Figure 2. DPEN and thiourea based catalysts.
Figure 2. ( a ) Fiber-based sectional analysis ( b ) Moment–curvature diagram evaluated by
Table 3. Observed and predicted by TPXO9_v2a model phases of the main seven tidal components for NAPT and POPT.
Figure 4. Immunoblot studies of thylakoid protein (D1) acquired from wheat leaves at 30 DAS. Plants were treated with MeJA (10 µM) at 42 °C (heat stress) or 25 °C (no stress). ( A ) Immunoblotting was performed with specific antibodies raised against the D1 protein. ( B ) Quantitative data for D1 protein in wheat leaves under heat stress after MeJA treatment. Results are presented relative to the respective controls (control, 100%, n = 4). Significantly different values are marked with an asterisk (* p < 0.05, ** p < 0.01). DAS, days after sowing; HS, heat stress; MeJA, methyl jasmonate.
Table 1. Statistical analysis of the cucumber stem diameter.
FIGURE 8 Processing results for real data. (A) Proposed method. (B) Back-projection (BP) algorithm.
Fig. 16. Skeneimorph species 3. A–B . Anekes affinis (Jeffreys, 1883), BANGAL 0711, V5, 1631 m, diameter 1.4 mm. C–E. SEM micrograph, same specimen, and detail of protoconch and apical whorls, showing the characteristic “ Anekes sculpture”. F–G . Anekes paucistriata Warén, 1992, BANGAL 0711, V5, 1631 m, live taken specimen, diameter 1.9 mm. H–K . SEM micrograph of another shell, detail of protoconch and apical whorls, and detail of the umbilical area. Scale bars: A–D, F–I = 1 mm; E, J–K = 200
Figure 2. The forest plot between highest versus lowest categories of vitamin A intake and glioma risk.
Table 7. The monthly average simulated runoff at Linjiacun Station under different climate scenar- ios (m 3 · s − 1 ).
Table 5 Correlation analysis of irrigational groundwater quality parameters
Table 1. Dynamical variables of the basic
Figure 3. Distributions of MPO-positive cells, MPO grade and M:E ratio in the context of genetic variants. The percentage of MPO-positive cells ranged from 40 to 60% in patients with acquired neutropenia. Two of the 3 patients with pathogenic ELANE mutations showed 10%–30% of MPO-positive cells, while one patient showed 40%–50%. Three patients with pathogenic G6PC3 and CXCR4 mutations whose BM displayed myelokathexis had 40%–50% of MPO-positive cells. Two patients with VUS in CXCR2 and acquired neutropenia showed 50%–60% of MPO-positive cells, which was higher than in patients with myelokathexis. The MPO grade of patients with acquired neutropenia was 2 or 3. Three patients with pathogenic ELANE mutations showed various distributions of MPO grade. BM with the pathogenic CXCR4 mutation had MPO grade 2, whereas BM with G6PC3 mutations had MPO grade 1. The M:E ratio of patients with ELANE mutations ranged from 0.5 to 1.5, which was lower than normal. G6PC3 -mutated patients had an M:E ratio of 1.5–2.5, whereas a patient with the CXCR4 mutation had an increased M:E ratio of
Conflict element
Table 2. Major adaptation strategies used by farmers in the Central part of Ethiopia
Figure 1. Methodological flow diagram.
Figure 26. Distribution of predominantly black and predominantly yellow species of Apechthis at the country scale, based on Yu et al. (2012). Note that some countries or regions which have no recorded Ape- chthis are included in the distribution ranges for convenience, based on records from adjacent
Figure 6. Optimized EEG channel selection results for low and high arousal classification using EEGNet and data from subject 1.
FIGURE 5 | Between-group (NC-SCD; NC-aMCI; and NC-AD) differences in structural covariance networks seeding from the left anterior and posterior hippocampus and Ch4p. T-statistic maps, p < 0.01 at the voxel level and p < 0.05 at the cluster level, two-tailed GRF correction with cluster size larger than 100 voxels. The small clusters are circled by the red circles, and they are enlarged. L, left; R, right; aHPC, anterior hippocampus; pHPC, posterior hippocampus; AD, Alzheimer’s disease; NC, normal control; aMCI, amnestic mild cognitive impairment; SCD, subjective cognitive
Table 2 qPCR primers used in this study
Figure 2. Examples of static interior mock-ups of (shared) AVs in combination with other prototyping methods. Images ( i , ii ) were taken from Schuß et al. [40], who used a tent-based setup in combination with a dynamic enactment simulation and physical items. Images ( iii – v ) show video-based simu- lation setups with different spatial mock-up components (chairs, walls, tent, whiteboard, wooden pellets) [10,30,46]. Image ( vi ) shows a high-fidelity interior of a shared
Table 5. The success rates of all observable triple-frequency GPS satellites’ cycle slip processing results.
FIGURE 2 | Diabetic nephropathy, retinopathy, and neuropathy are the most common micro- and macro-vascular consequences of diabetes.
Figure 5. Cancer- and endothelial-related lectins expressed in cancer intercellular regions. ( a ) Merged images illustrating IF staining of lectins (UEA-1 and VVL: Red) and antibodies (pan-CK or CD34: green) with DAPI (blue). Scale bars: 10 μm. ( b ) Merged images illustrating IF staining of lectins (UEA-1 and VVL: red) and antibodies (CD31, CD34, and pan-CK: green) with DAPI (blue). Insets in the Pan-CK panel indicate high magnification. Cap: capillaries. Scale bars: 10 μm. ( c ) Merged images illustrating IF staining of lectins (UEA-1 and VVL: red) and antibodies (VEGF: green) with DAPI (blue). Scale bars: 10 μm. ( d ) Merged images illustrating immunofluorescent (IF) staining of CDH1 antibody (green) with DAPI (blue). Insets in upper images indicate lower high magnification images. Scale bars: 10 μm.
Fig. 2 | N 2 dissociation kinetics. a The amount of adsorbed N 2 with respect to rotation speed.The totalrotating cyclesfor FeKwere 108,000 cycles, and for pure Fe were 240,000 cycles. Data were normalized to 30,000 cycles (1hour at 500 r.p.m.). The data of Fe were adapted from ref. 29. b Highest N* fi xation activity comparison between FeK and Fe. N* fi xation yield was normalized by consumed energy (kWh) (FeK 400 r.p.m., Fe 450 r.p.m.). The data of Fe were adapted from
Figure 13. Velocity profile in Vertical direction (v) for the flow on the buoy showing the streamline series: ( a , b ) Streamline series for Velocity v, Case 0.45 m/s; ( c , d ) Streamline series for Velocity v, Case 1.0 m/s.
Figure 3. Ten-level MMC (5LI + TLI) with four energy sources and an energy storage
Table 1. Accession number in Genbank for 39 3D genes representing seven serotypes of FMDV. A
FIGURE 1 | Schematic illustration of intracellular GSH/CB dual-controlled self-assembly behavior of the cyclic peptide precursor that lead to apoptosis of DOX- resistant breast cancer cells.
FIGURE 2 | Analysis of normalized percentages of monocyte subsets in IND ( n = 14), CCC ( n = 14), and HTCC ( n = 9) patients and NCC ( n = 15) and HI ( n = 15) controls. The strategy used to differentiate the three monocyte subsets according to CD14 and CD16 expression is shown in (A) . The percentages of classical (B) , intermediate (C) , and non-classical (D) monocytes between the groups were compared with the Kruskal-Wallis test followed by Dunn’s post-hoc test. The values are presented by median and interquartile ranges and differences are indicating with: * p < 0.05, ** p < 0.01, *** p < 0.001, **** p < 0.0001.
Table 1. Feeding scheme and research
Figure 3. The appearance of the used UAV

===

• **What to do**:
Please count how many lines of the records include "diagram", giving the number and nothing else.

• **Solution to the problem**:
2